◆ REQUIREMENT:
Write out a word-for-word repetition of the lines that come before the line containing "pinky dip: (842, 1019)" in the listing below, along with that line itself, omitting pictures.

◆ MATERIAL SHOWN:
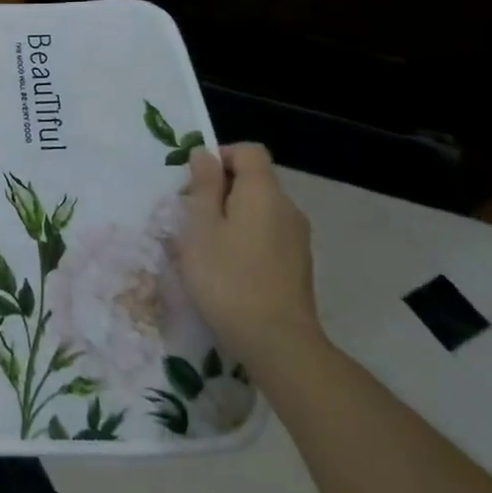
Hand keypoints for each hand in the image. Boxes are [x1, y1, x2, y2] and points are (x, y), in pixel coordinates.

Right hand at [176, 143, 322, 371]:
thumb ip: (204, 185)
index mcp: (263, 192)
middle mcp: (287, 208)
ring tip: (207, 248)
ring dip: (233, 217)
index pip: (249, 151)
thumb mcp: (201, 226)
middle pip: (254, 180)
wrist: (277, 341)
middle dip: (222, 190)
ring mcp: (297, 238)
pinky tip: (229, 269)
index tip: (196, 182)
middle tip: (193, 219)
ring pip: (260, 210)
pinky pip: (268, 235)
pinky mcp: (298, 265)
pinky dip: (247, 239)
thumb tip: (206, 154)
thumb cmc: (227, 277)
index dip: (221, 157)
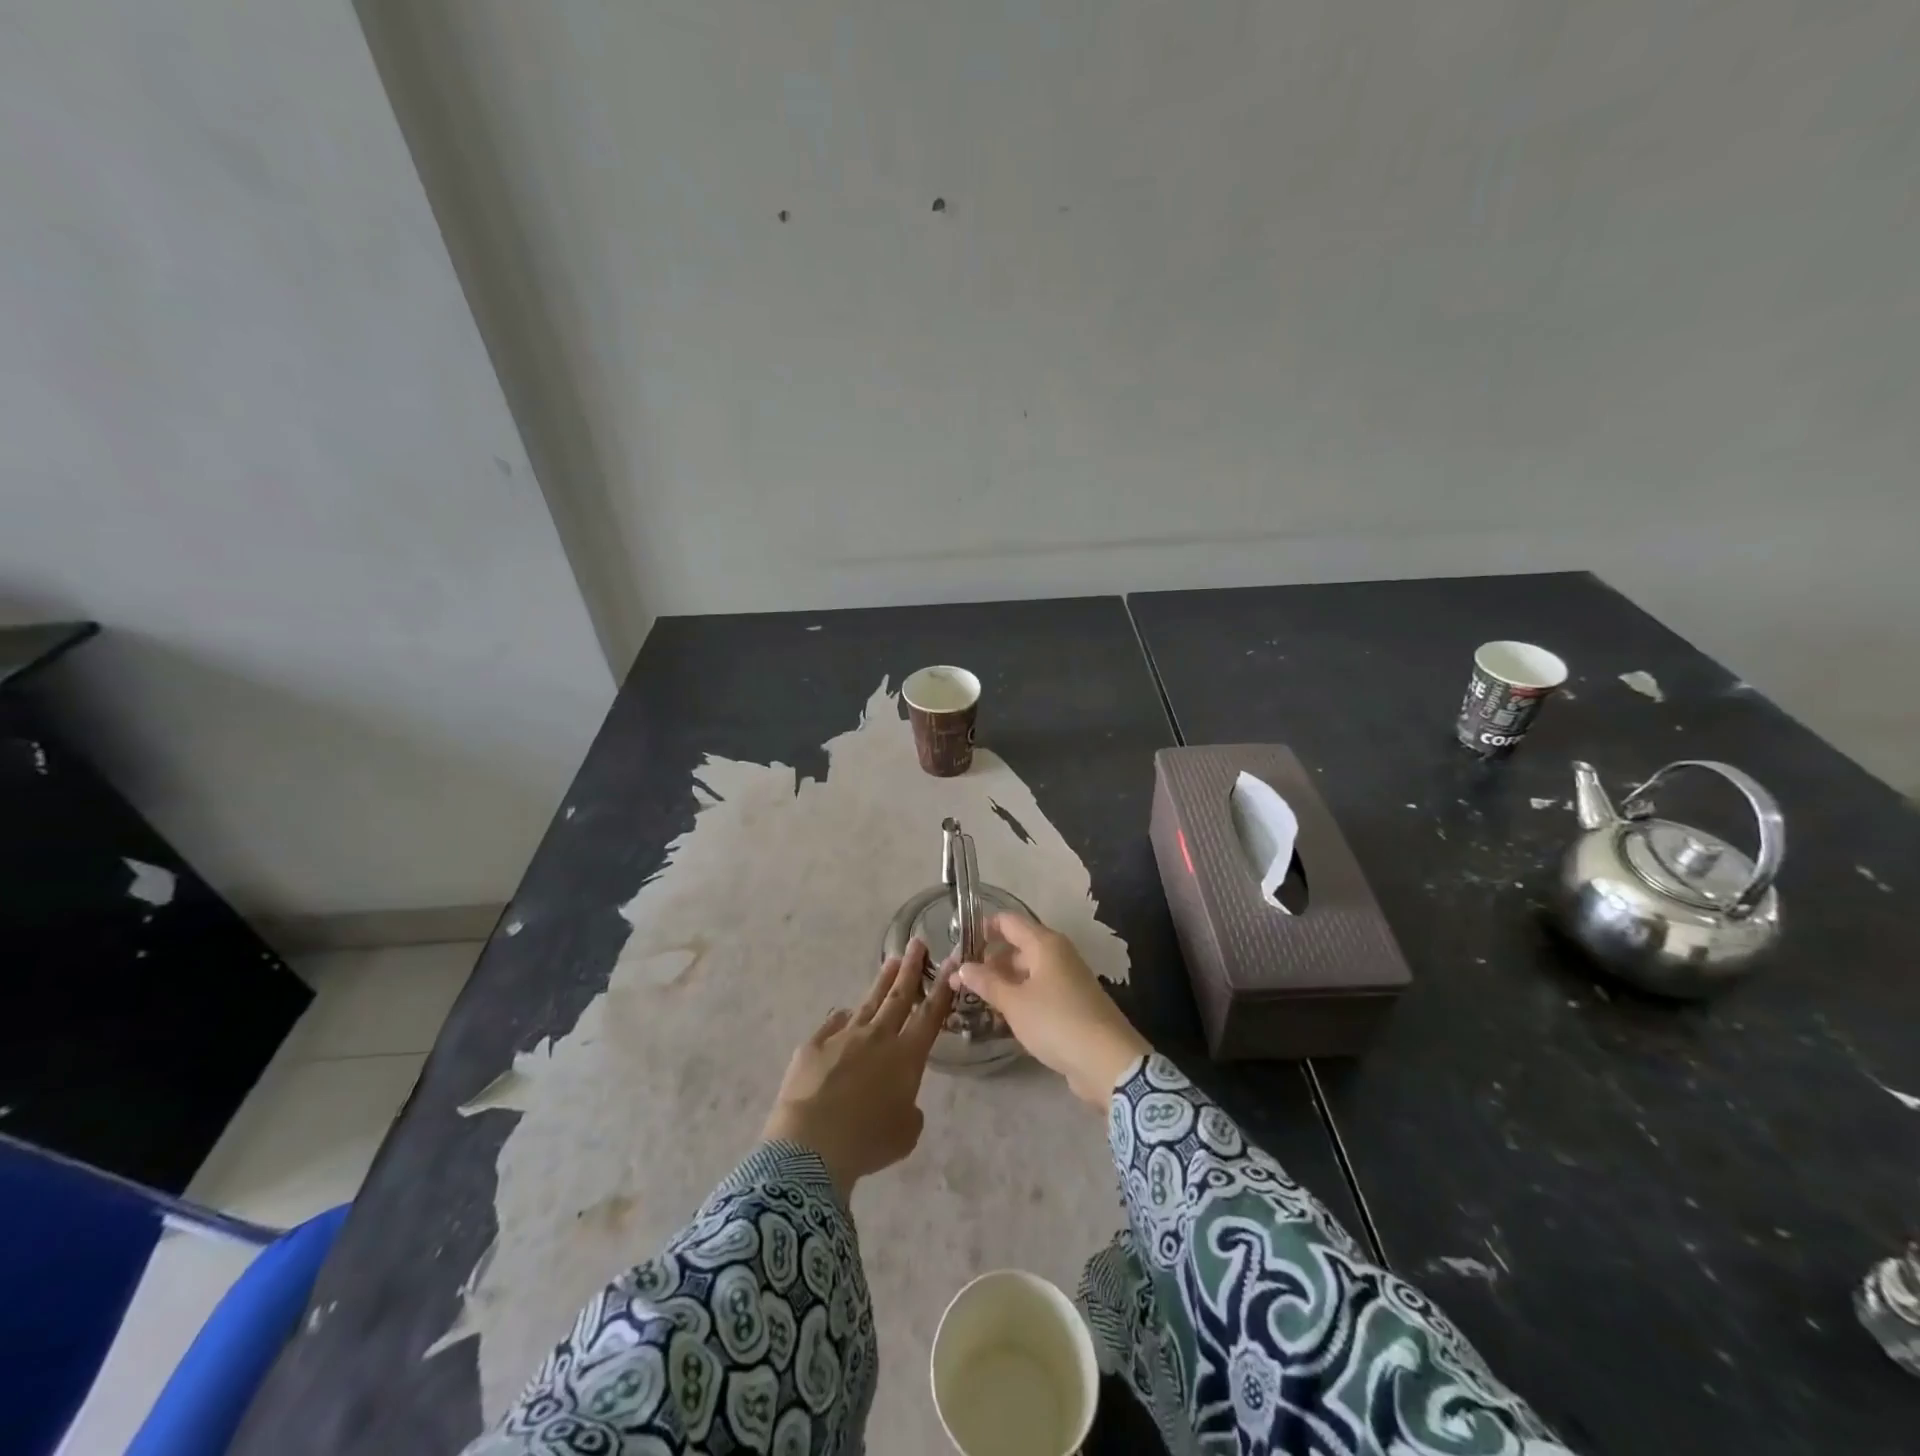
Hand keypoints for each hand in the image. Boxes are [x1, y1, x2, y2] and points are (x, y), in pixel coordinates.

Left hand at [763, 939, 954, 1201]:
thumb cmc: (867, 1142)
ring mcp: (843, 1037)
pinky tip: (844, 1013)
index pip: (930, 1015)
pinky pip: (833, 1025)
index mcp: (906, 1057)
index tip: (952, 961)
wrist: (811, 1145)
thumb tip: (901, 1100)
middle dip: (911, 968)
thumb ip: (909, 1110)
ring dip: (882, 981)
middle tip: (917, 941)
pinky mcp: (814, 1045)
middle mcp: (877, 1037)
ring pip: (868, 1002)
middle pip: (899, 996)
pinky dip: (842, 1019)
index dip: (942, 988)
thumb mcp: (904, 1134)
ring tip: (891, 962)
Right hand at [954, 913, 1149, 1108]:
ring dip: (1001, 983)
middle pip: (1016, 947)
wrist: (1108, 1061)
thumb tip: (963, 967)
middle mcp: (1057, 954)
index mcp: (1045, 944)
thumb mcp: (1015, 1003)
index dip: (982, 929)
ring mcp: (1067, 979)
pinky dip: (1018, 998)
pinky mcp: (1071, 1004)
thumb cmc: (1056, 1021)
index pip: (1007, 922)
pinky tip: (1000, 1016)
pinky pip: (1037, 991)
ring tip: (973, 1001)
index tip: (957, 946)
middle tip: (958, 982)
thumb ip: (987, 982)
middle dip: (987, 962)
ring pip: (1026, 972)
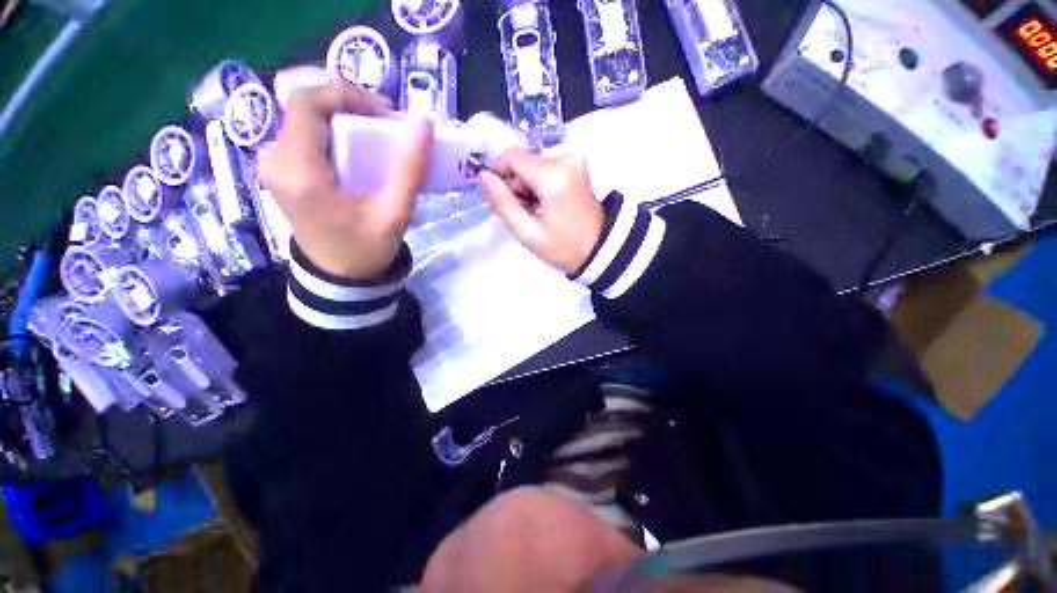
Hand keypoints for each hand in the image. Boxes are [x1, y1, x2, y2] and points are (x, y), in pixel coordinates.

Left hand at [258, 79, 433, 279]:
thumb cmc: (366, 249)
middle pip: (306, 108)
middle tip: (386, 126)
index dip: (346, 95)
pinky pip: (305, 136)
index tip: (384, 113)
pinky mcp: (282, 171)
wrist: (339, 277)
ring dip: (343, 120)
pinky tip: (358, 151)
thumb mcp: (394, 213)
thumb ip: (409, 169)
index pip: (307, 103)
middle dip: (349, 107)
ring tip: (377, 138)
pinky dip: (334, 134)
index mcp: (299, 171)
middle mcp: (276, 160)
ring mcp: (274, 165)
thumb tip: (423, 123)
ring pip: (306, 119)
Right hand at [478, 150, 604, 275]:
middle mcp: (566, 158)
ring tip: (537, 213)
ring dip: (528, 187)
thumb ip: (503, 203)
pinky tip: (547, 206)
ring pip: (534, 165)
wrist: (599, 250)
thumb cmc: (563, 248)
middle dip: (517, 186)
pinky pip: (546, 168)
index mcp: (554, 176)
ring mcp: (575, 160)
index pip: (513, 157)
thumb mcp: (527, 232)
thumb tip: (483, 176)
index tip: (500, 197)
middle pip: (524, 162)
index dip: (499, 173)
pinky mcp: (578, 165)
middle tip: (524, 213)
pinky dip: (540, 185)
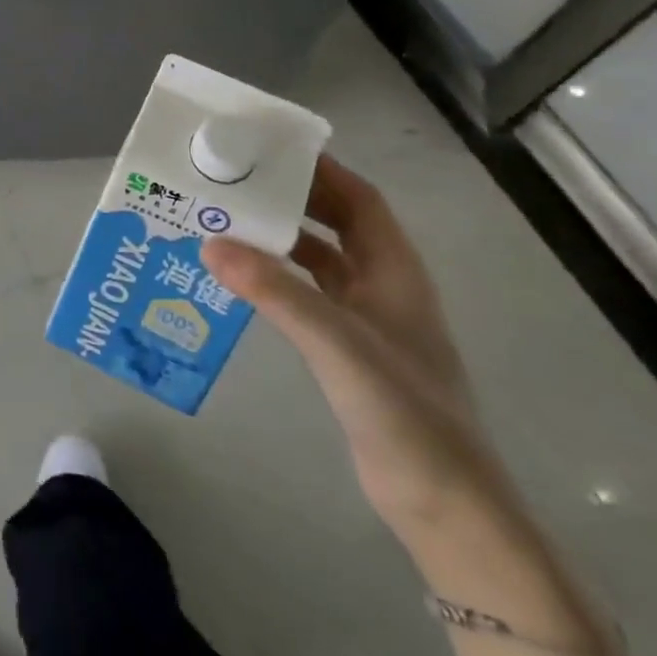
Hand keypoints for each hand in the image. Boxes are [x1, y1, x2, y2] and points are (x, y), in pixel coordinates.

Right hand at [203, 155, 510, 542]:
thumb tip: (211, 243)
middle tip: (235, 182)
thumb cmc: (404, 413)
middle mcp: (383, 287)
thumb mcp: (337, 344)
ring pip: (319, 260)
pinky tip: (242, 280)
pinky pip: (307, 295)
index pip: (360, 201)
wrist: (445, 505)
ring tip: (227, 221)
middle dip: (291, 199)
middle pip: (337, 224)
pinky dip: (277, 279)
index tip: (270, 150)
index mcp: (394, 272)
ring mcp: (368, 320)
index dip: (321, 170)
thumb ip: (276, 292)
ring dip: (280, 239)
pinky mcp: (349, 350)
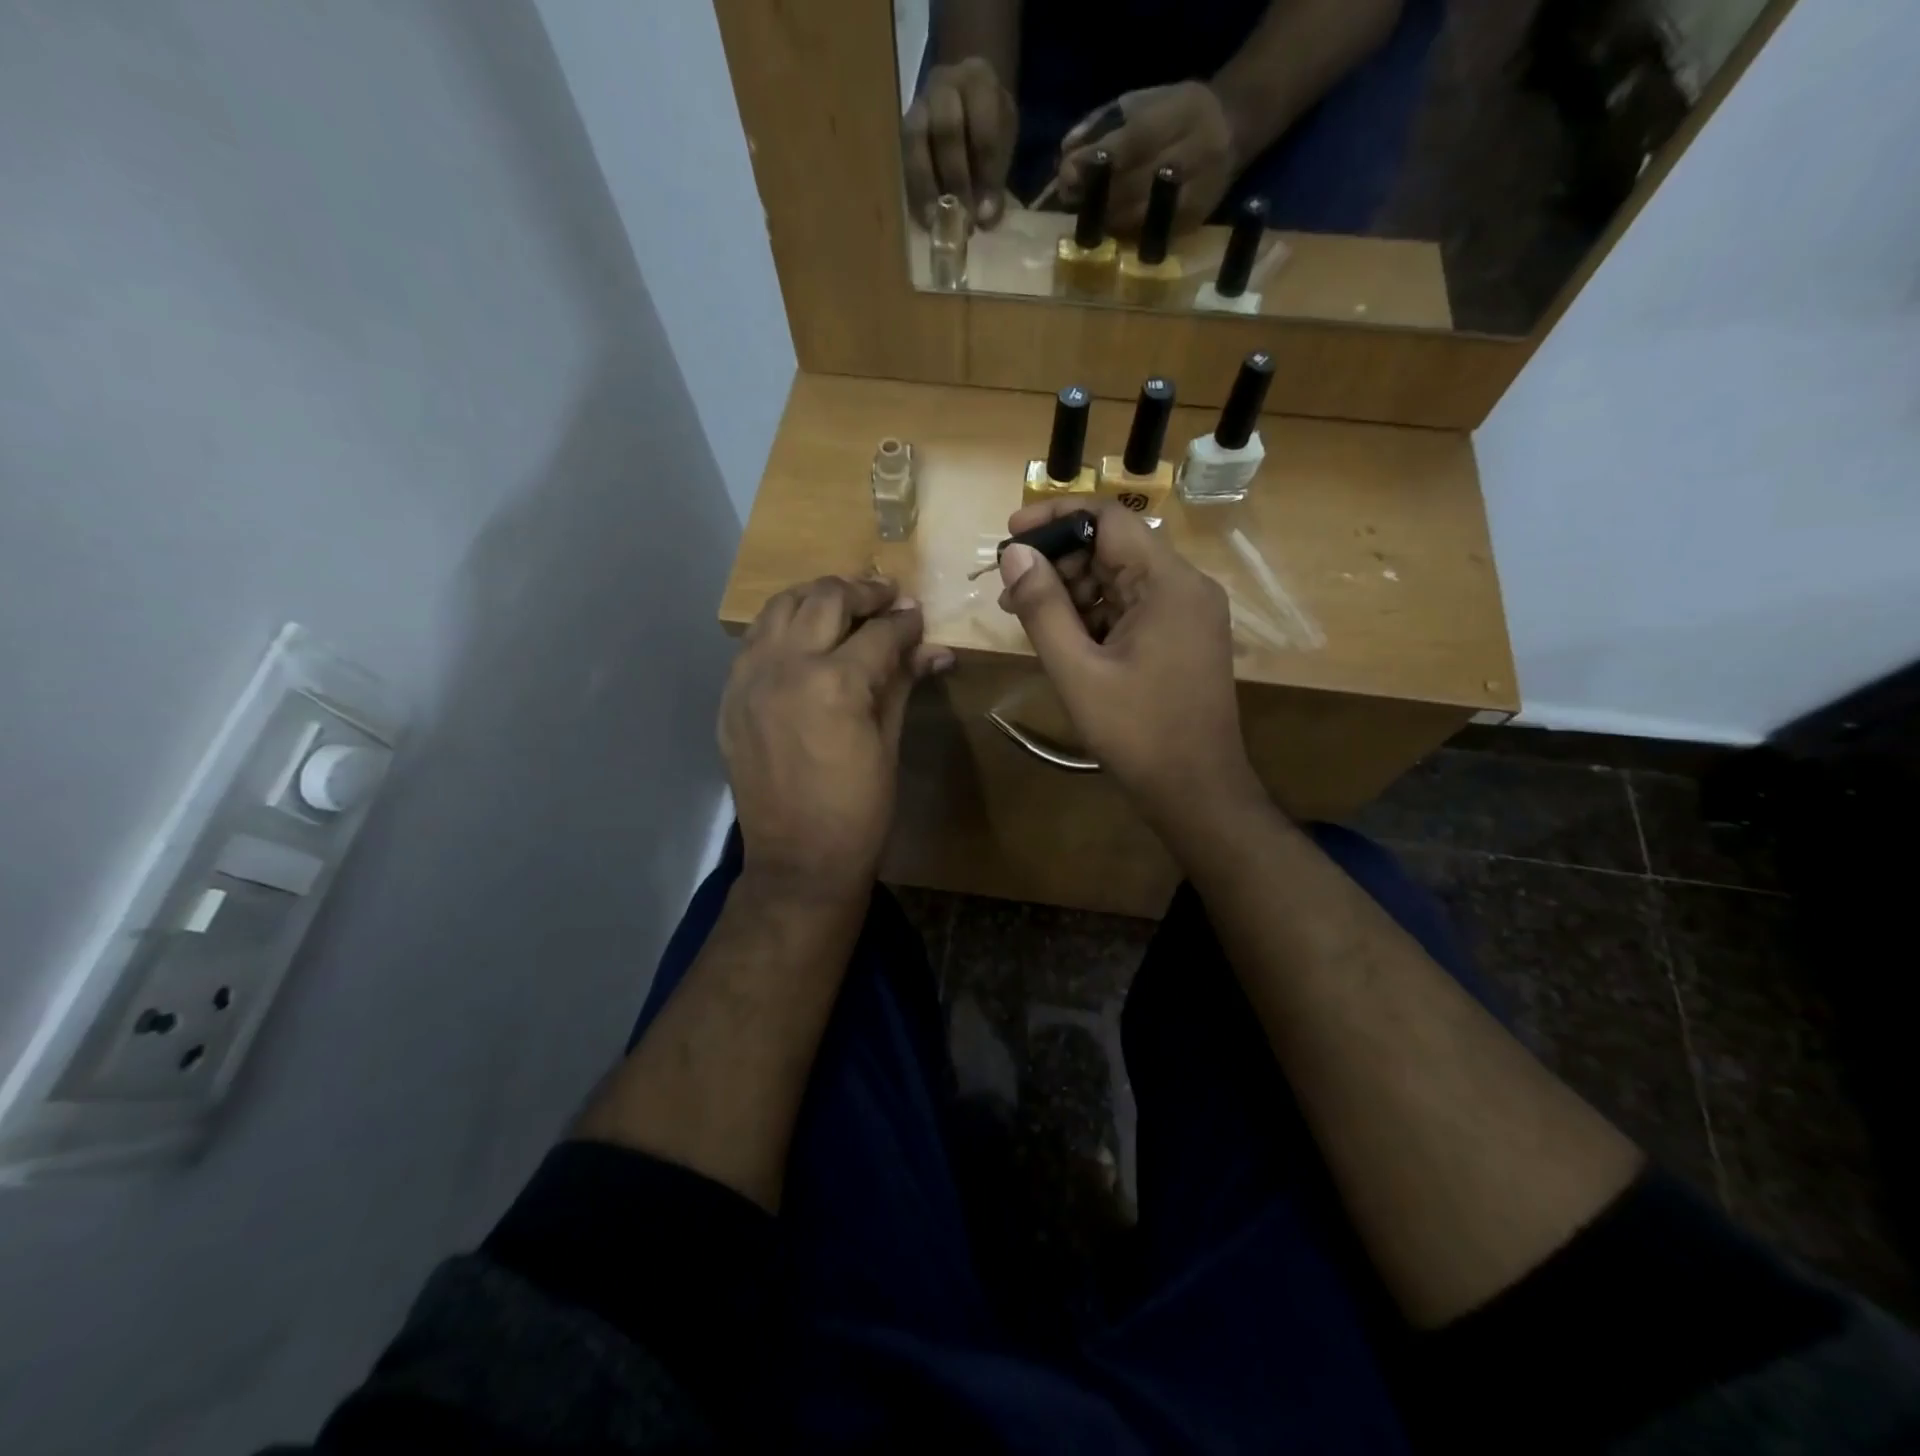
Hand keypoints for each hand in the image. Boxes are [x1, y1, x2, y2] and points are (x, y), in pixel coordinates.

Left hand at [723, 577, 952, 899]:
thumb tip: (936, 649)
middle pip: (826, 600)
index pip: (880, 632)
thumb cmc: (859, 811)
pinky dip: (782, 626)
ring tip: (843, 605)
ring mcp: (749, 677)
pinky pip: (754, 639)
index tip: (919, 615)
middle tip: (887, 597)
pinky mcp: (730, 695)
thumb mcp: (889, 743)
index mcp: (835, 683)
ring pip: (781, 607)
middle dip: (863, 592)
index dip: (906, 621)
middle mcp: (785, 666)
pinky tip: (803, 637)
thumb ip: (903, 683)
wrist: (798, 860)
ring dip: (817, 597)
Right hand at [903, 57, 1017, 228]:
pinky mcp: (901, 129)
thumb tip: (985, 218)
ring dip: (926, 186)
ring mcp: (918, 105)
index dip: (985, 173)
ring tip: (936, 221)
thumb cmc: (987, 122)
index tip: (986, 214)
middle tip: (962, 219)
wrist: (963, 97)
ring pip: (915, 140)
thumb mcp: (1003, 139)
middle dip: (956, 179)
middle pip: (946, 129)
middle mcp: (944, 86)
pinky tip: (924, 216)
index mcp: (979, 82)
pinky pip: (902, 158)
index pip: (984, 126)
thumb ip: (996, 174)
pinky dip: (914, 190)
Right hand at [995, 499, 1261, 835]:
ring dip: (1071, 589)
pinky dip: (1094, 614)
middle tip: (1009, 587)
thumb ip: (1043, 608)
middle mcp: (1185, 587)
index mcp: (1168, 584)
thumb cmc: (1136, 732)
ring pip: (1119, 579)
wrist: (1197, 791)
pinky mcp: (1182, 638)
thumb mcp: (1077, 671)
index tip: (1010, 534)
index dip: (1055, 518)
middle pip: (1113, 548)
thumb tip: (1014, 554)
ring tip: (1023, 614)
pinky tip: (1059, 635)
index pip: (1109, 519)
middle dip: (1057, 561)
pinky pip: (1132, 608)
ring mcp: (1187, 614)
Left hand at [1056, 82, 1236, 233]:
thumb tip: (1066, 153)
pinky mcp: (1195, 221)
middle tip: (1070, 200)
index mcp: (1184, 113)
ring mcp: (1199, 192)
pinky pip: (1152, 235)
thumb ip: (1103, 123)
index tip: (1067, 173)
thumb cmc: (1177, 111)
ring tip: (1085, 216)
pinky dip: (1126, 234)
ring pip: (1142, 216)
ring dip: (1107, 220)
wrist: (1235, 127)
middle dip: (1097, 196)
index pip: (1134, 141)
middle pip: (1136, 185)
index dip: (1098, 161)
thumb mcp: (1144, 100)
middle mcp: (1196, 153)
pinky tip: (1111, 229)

◆ SOLUTION TO THIS EXERCISE:
Hand keypoints for each hand in the image. Boxes are [x1, y1, x2, y2] and points are (x, y), in pixel coordinates.

Right hand at [176, 143, 322, 371]:
thumb ip: (204, 185)
index mcp: (263, 192)
middle mcp: (287, 208)
ring tip: (207, 248)
ring dip: (233, 217)
index pip: (249, 151)
thumb mcp: (201, 226)
middle pip: (254, 180)
wrist: (277, 341)
middle dip: (222, 190)
ring mcp: (297, 238)
pinky tip: (229, 269)
index tip: (196, 182)
middle tip: (193, 219)
ring pip: (260, 210)
pinky pip: (268, 235)
pinky mcp: (298, 265)
pinky dip: (247, 239)
thumb tip: (206, 154)
thumb cmc: (227, 277)
index dip: (221, 157)
Hand keypoints for each hand in the image. Boxes are [x1, y1, x2, y2] and points are (x, y), in pixel coordinates.

Left hand at [763, 939, 954, 1201]:
thumb cmc: (867, 1142)
ring mcp: (843, 1037)
pinky tip: (844, 1013)
index pip: (930, 1015)
pinky pip: (833, 1025)
index mcp: (906, 1057)
index tip: (952, 961)
wrist: (811, 1145)
thumb tip: (901, 1100)
middle dip: (911, 968)
thumb ip: (909, 1110)
ring dip: (882, 981)
middle tip: (917, 941)
pinky mcp: (814, 1045)
middle mcp: (877, 1037)
ring pip: (868, 1002)
middle pip: (899, 996)
pinky dip: (842, 1019)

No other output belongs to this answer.